TASK STATEMENT → In the items below, copy the lines word for word, from the line containing "Nomor Pokok Wajib" through the line containing "Dampak Tidak Memiliki Legalitas", including both of those lines.

SUPPLIED MATERIAL →

-=-=-=-=-

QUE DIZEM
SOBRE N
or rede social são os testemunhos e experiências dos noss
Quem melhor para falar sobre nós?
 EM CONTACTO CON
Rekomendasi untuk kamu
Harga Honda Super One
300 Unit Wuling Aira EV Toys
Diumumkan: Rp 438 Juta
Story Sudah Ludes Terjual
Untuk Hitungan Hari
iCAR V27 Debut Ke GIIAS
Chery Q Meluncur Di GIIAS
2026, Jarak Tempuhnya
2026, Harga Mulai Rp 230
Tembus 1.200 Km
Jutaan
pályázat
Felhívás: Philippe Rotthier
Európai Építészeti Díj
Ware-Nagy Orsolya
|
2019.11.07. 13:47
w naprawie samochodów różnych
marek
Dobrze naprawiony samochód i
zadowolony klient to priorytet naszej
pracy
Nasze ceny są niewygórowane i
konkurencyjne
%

-=-=-=-=-

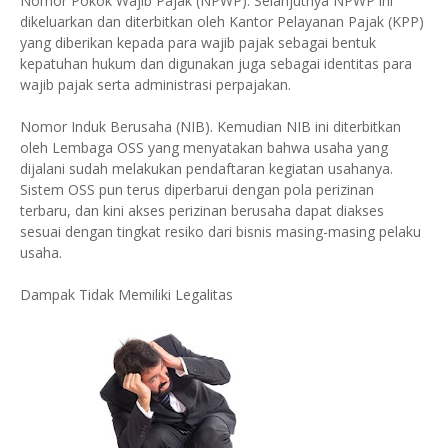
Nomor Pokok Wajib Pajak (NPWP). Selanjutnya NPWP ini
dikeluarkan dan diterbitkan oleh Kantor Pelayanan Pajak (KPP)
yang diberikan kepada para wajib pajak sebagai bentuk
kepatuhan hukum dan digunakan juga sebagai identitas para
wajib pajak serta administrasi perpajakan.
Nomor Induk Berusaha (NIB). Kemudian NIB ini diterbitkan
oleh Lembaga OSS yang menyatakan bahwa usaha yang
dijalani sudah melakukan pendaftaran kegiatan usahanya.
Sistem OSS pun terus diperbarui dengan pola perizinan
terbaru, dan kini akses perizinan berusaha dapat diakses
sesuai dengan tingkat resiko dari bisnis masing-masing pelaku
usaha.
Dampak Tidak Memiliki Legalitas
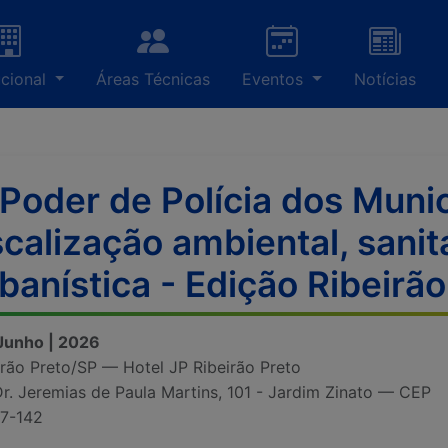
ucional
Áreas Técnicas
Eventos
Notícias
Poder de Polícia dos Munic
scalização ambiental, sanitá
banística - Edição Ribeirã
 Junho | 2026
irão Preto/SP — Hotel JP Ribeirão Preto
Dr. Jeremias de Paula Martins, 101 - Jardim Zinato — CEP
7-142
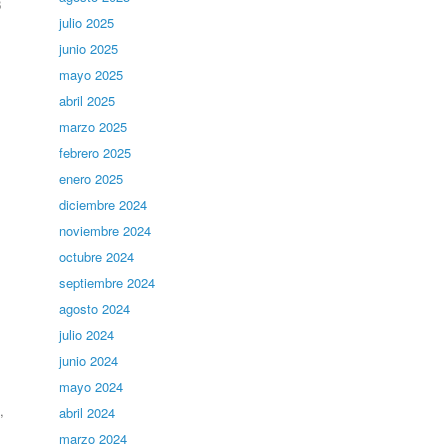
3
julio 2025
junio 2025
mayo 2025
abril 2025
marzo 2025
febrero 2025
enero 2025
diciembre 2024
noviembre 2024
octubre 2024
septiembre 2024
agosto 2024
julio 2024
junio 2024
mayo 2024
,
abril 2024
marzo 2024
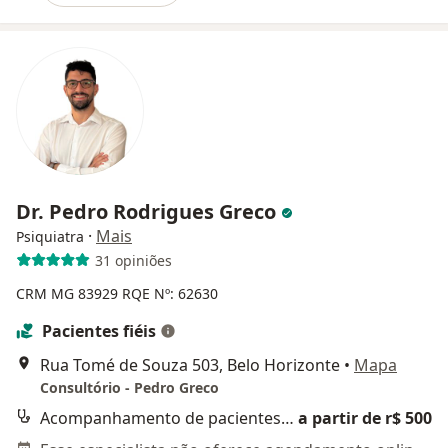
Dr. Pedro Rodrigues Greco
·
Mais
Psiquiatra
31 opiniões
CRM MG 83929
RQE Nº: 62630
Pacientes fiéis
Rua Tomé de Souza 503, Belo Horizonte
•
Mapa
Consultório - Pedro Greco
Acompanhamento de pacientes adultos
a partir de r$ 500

-=-=-=-=-

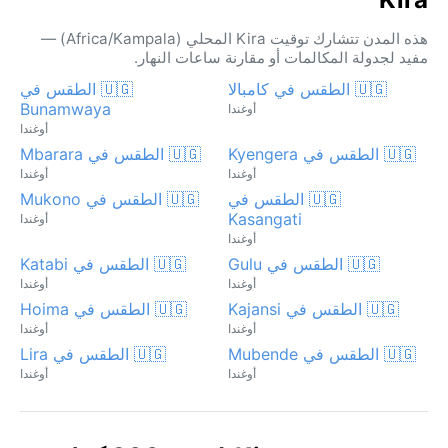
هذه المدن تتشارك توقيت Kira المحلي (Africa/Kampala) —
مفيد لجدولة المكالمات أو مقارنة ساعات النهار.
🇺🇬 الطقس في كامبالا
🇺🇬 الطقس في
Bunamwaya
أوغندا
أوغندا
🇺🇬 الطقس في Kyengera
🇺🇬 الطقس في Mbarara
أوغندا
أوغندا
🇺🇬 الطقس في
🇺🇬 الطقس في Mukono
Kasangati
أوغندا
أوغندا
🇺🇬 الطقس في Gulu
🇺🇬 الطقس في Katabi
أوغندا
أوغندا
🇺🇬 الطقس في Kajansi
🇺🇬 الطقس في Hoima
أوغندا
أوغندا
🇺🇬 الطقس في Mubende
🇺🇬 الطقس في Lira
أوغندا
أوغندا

-=-=-=-=-

THE ANSWER →
Nomor Pokok Wajib Pajak (NPWP). Selanjutnya NPWP ini
dikeluarkan dan diterbitkan oleh Kantor Pelayanan Pajak (KPP)
yang diberikan kepada para wajib pajak sebagai bentuk
kepatuhan hukum dan digunakan juga sebagai identitas para
wajib pajak serta administrasi perpajakan.
Nomor Induk Berusaha (NIB). Kemudian NIB ini diterbitkan
oleh Lembaga OSS yang menyatakan bahwa usaha yang
dijalani sudah melakukan pendaftaran kegiatan usahanya.
Sistem OSS pun terus diperbarui dengan pola perizinan
terbaru, dan kini akses perizinan berusaha dapat diakses
sesuai dengan tingkat resiko dari bisnis masing-masing pelaku
usaha.
Dampak Tidak Memiliki Legalitas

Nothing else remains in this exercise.